PROVIDED TEXT:

*****

Can we formulate the problem using graphs? Find the longest path in a tree given a root. First, build the adjacent list for each vertex and then use Depth-first search to find the longest path. Time complexity is \(O(n)\) and space complexity is \(O(d)\) where \(d\) is the longest path in the tree.

class Solution:
    def amountOfTime(self, root: Optional[TreeNode], start: int) -> int:
        adj = defaultdict(list)
        start_node = None

        def build_adj(root, parent=None):
            if root is None:
                return
            if root.val == start:
                start_node = root

            if parent:
                adj[parent.val].append(root.val)
                adj[root.val].append(parent.val)
            build_adj(root.left, root)
            build_adj(root.right, root)

        build_adj(root)

        def dfs(u, parent):
            ans = 1
            for v in adj[u]:
                if v != parent:
                    ans = max(ans, 1 + dfs(v, u))
            return ans

        return dfs(start, None) - 1

Leetcode: 2386. Find the K-Sum of an Array

Problem Statement

Can we use brute-force to solve the problem? After computing the last number, we can compute the first \(k\)th sums and use it to compute the \(k\)th largest one. Time complexity is \(O(n + (\log n + log k))\) and space complexity is \(O(k)\).

class Solution:
    def kSum(self, nums: List[int], k: int) -> int:
        maxs = sum(n for n in nums if n > 0)
        s = [0]
        for n in sorted(abs(n) for n in nums):
            a = [-n + x for x in s if len(s) < k or -(-n + x) < -s[0]]
            if not a:
                break
            for y in a:
                heappush(s, y)
                if len(s) > k:
                    heappop(s)
        for i in range(len(s)): s[i] = -s[i]
        s.sort()
        return maxs - s[k-1]

*****

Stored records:

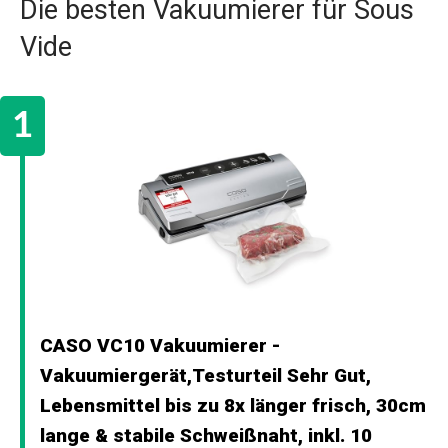
Die besten Vakuumierer für Sous
Vide
CASO VC10 Vakuumierer -
Vakuumiergerät,Testurteil Sehr Gut,
Lebensmittel bis zu 8x länger frisch, 30cm
lange & stabile Schweißnaht, inkl. 10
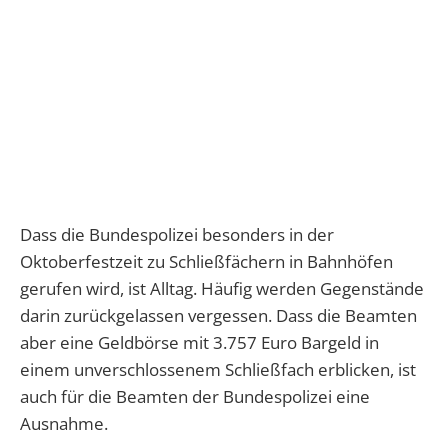
Dass die Bundespolizei besonders in der
Oktoberfestzeit zu Schließfächern in Bahnhöfen
gerufen wird, ist Alltag. Häufig werden Gegenstände
darin zurückgelassen vergessen. Dass die Beamten
aber eine Geldbörse mit 3.757 Euro Bargeld in
einem unverschlossenem Schließfach erblicken, ist
auch für die Beamten der Bundespolizei eine
Ausnahme.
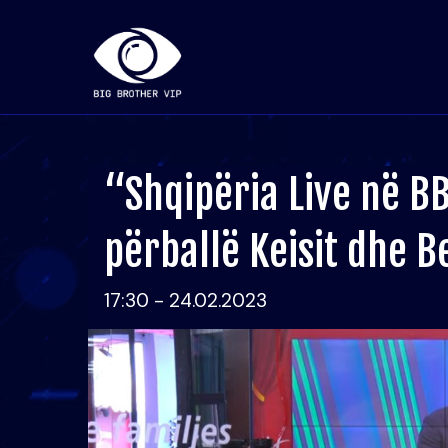
“Shqipëria Live në BB
përballë Keisit dhe B
17:30 - 24.02.2023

*****

ABOUT THIS EXERCISE: Reproduce the provided text from "build_adj(root.left, root)" to "1 + dfs(v, u))", substituting "result" for every occurrence of "ans".

SOLUTION FOR THIS TASK:
build_adj(root.left, root)
            build_adj(root.right, root)

        build_adj(root)

        def dfs(u, parent):
            result = 1
            for v in adj[u]:
                if v != parent:
                    result = max(result, 1 + dfs(v, u))